Let’s face it, whether it’s an office, a coffee shop in your neighbourhood, or a favourite bookstore, millennials are charting their own course within the interior design industry, developing unique design language and shaping the spaces we inhabit.

So, how can young designers craft spaces that go beyond the literal and shallow understanding of their generation’s needs? I’m curious to see how our sector’s buzz phrases – such as ‘experience is the new luxury’, ‘blurring the lines’, ‘flexibility’, ‘collaboration’, and ‘no boundaries’ – are translated into physical spaces. At the same time, I’m certain that senior designers will have to dig much deeper than simply labelling projects with Millennial slang words, or painting hashtags on the wall for the sake of it.

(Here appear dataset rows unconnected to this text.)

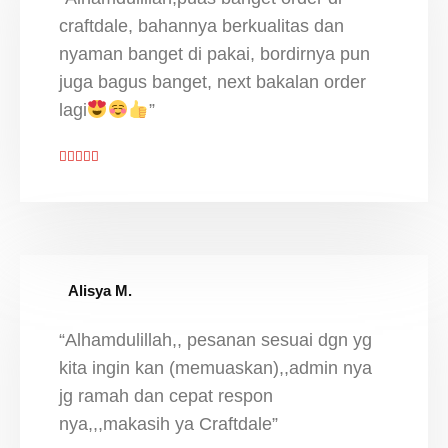
craftdale, bahannya berkualitas dan
nyaman banget di pakai, bordirnya pun
juga bagus banget, next bakalan order
lagi
”
Alisya M.
“Alhamdulillah,, pesanan sesuai dgn yg
kita ingin kan (memuaskan),,admin nya
jg ramah dan cepat respon
nya,,,makasih ya Craftdale”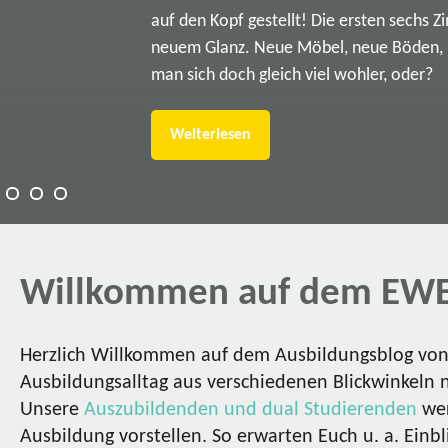
auf den Kopf gestellt! Die ersten sechs Z
neuem Glanz. Neue Möbel, neue Böden, ne
man sich doch gleich viel wohler, oder?
Weiterlesen
Willkommen auf dem EWE
Herzlich Willkommen auf dem Ausbildungsblog von 
Ausbildungsalltag aus verschiedenen Blickwinkeln 
Unsere
Auszubildenden und dual Studierenden
wer
Ausbildung vorstellen. So erwarten Euch u. a. Einbl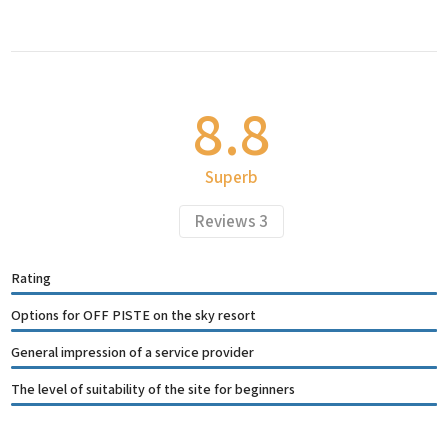
8.8
Superb
Reviews
3
Rating
Options for OFF PISTE on the sky resort
General impression of a service provider
The level of suitability of the site for beginners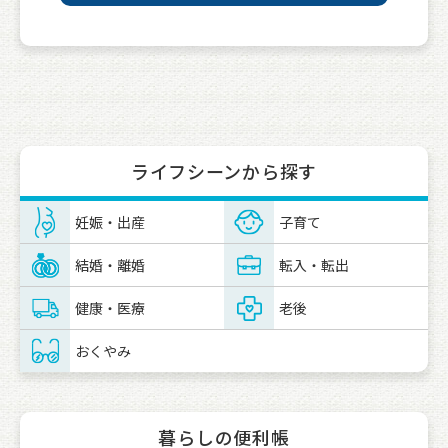
ライフシーンから探す
妊娠・出産
子育て
結婚・離婚
転入・転出
健康・医療
老後
おくやみ
暮らしの便利帳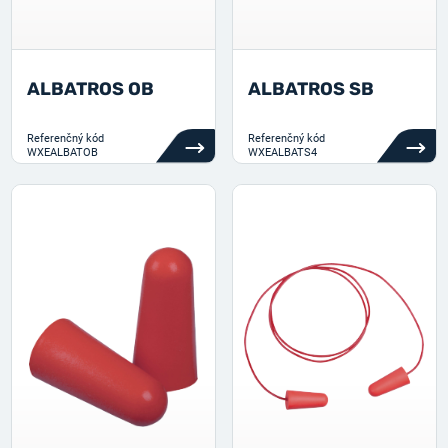
ALBATROS OB
ALBATROS SB
Referenčný kód
Referenčný kód
WXEALBATOB
WXEALBATS4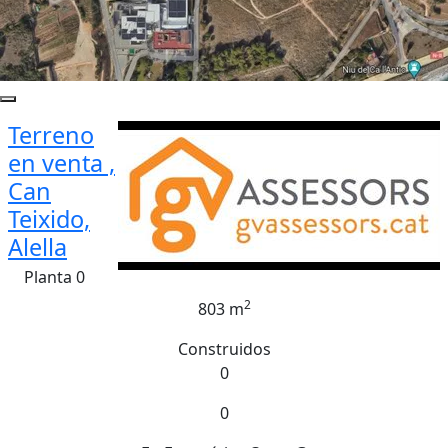
Terreno
en venta ,
Can
Teixido,
Alella
Planta 0
2
803 m
Construidos
0
0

Not too long ago, I was chatting with Lacasa’s design director, Patrick Bean, about the untapped potential of young designers. Bean, who has more than two decades of experience in hospitality design, views such professionals as a major asset to any design company, providing they are “stirred in the right direction”.

“We still need to guide them with the knowledge and experience that we have but, often, they come up with better ideas than us,” he explained. “To be honest, I’d be very stupid not to tap into that resource of fresh and creative ideas that are sitting there.”

Julijana Mitic, associate and projects director at Perkins+Will, shares Bean’s perspective. Rather than focussing on the ways in which different age groups clash, she prefers to celebrate opportunities for inter-generational collaboration and development.

“We don’t want to shape [millennials] to think exactly like us,” noted Mitic. “It’s all about using new perspectives as inspiration.”

A lot has been said about the importance of meaningful and honest mentorship programmes, but such schemes should not concentrate exclusively on the cultivation of skills and talents. They should also be designed to develop fresh ideas and novel ways of thinking.

This philosophy should not be limited to the interior design community; it can be applied to all sectors of industry. The ability to adapt to change today translates into a competitive advantage for tomorrow, so maybe it’s about time we all started to pick the brains of the younger generation.